Por estas razones, hay dos tendencias que muy seguramente veremos crecer en un futuro próximo. Una será el aumento de las llamadas “huelgas ilegales” (o conflictos resueltos por fuera de los procedimientos de negociación colectiva estipulados en el código del trabajo), como forma de esquivar la asfixiante intervención del Estado en la conflictividad laboral. El problema es que lejos de dotar de mayor fuerza a los trabajadores, la inexistencia de fueros legales en este tipo de huelgas hará más fácil para los empresarios destruir a los sindicatos mediante el simple recurso del despido por necesidades de la empresa. La otra tendencia, con mejores perspectivas pero más difícil de llevar a cabo, es que las organizaciones de trabajadores se verán empujadas a la disputa por vías indirectas de la ganancia que es apropiada por el capital, es decir, al encontrar escasos beneficios a nivel de empresa, surgirá como opción la disputa por derechos sociales y otras demandas que trascienden su esfera particular del mundo del trabajo, y con esto, se abrirá una interesante ventana de politización, que a su vez requerirá más unidad sindical para triunfar.

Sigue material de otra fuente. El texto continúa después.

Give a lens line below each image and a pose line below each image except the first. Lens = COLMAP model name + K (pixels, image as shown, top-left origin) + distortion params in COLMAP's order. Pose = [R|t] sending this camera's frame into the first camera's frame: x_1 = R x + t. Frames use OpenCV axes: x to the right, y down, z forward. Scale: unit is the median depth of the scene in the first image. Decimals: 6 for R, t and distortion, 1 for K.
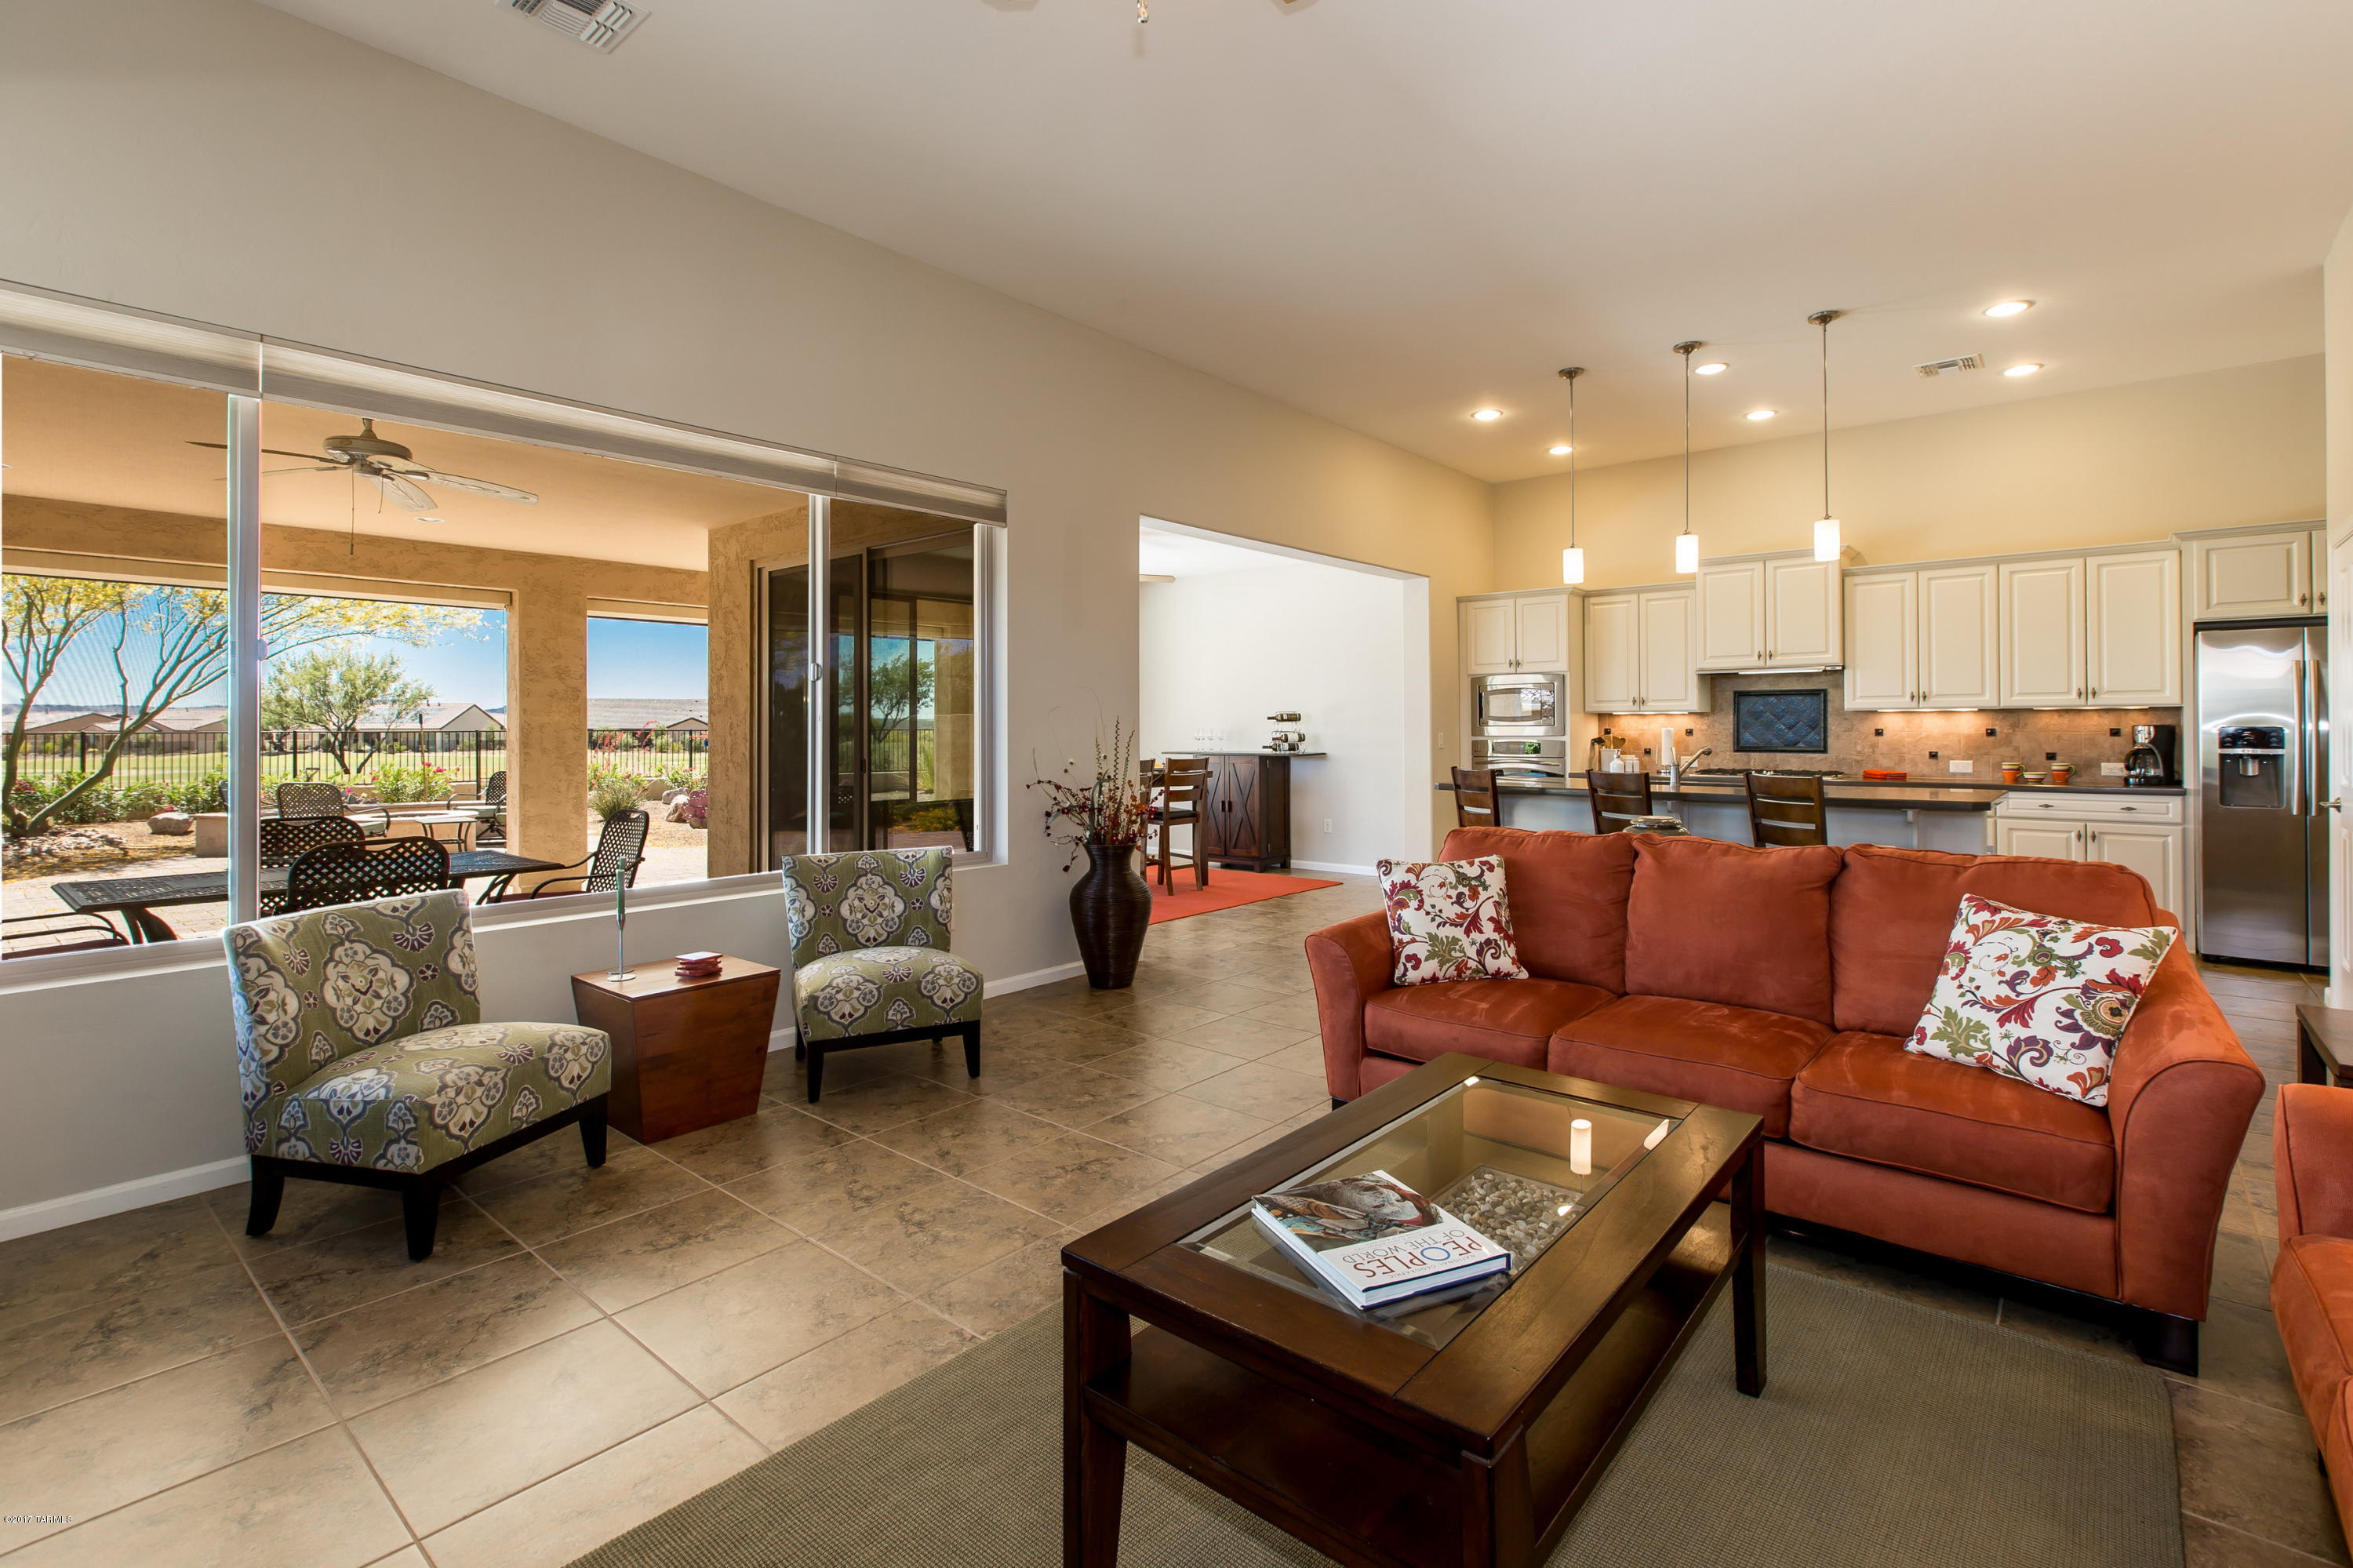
lens RADIAL K [[1077.4, 0, 1182.2], [0, 1077.4, 715.3], [0, 0, 1]] dist [0.001879, 0.000190]
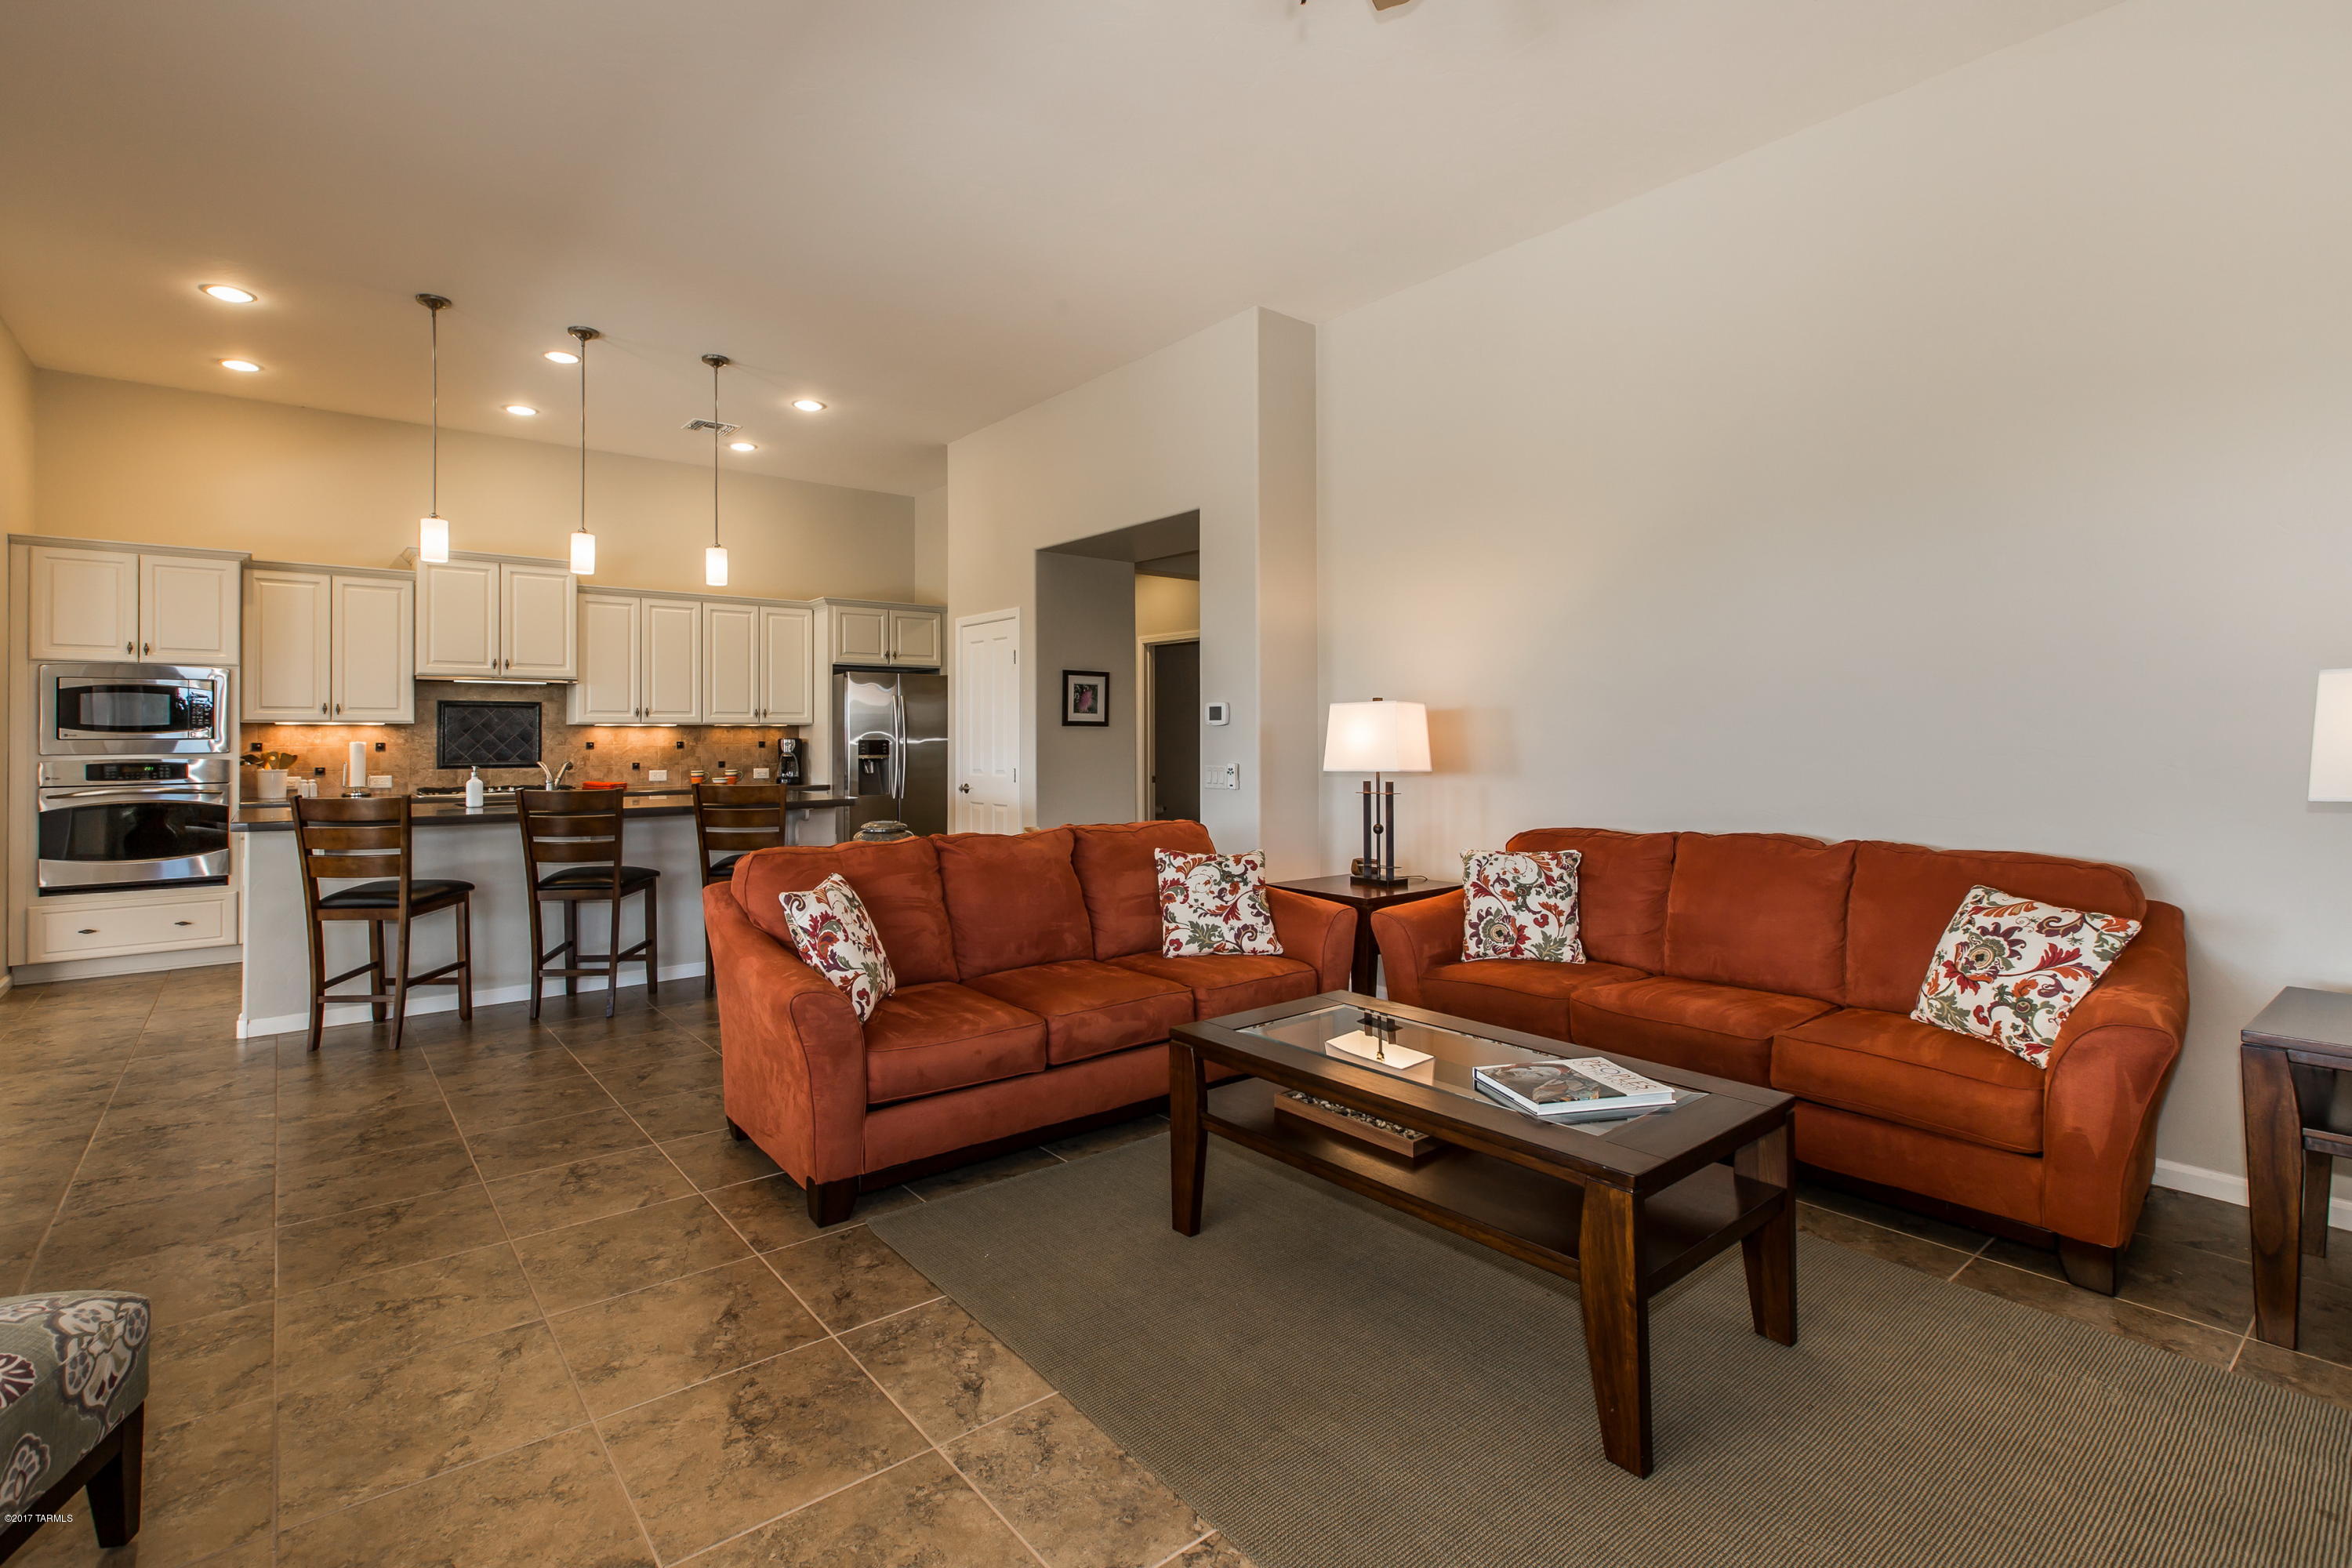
lens RADIAL K [[1076.9, 0, 1181.7], [0, 1076.9, 715.3], [0, 0, 1]] dist [0.001879, 0.000190]
pose [[0.188570, 0.021057, 0.981834, -0.343246], [-0.010978, 0.999753, -0.019333, 0.000535], [-0.981998, -0.007133, 0.188755, 0.316526]]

Con todo, lo más trágico de esta farsa de reforma que venía a “emparejar la cancha”, es que con ella la mayor parte de las demandas del movimiento sindical siguen siendo las mismas que dejó el Plan Laboral hace 36 años, pero ahora con un peor piso que antes. Por ello, es de esperar que los aprendizajes de estas décadas desemboquen en un programa que asuma con firmeza no solo el fin del paralelismo sindical, el derecho a huelga efectivo y el término del despido por necesidades de la empresa, sino también el protagonismo de las y los trabajadores en la construcción de un nuevo proyecto de sociedad.